──────── DATA EXCERPTS
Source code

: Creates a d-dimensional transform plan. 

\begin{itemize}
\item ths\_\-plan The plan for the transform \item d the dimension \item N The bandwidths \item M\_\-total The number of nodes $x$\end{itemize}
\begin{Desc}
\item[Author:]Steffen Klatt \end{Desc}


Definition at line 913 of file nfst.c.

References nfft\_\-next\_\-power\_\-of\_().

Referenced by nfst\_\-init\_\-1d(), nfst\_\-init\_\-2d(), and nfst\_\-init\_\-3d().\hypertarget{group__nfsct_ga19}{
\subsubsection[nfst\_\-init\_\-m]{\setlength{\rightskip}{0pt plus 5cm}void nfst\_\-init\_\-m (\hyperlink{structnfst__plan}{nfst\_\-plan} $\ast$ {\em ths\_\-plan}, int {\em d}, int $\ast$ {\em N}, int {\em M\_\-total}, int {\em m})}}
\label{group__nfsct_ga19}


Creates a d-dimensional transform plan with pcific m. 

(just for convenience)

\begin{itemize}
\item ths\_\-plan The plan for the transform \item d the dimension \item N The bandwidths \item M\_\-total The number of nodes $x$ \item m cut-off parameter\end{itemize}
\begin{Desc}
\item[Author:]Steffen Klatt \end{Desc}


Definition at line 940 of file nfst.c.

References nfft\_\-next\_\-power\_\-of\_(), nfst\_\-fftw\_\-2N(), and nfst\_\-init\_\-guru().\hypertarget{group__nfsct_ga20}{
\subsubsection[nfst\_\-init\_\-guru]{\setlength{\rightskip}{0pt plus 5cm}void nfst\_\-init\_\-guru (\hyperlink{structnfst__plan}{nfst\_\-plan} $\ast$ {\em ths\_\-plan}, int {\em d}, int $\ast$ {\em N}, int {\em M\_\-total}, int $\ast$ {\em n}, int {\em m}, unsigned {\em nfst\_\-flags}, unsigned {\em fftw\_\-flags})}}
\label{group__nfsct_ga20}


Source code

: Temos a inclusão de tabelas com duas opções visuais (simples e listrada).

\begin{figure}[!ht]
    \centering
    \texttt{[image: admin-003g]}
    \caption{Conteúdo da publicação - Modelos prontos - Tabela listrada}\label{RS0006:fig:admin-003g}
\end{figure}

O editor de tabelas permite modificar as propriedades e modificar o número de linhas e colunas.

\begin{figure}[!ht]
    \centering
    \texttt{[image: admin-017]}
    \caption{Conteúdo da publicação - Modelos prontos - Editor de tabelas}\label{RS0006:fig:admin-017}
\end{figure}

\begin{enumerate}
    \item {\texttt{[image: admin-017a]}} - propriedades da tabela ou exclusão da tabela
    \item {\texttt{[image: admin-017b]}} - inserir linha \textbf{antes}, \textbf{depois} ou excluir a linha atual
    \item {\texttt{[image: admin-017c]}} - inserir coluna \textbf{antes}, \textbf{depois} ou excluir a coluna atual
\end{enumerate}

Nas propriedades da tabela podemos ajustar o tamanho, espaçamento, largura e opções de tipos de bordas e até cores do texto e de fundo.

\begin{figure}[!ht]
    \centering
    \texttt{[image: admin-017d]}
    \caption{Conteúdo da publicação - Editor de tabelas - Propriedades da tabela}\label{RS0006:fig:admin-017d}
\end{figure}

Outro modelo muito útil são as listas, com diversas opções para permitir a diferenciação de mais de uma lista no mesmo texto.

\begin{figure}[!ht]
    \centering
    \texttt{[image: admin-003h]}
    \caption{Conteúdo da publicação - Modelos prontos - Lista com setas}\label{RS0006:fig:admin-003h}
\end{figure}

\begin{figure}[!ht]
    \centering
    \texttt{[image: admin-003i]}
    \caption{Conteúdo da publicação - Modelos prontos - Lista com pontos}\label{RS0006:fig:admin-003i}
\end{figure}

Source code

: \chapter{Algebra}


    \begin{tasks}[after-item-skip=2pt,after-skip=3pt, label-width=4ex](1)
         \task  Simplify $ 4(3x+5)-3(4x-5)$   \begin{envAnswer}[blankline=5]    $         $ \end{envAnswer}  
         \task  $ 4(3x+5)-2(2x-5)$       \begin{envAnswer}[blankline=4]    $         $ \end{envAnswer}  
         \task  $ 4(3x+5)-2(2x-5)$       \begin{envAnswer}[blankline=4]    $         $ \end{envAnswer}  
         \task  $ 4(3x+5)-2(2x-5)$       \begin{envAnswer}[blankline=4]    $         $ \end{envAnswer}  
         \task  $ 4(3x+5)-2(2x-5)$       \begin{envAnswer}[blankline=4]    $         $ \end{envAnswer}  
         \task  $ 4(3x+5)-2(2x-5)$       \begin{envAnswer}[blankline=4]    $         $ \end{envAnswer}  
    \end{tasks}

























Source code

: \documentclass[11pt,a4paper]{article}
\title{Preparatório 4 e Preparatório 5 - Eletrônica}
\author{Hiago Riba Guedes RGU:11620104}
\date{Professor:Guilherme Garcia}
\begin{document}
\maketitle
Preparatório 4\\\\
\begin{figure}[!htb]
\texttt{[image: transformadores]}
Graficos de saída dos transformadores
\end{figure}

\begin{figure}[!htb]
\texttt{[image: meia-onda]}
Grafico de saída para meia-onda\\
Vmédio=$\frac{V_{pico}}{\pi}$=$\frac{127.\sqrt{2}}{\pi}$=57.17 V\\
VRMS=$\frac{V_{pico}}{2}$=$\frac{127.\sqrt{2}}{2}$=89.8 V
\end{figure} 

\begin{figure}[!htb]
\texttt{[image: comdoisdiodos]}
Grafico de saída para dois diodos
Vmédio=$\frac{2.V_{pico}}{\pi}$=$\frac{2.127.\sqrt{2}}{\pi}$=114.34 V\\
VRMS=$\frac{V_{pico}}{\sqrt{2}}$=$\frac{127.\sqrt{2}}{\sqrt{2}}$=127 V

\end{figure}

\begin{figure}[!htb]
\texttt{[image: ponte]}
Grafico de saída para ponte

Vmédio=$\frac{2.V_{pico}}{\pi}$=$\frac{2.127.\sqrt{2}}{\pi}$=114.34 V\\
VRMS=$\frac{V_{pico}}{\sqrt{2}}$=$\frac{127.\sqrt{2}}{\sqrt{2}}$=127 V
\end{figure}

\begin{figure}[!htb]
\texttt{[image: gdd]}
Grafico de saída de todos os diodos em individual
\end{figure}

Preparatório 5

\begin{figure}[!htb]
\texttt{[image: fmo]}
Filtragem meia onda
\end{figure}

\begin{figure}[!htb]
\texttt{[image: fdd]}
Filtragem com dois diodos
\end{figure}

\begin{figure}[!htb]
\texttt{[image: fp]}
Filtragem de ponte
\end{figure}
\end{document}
────────────────
#### REQUIRED WORK
Look for the word "Filtragem" in every line of the listing and copy the lines that have it.

#### SOLUTION FOR THIS EXERCISE
Filtragem meia onda
Filtragem com dois diodos
Filtragem de ponte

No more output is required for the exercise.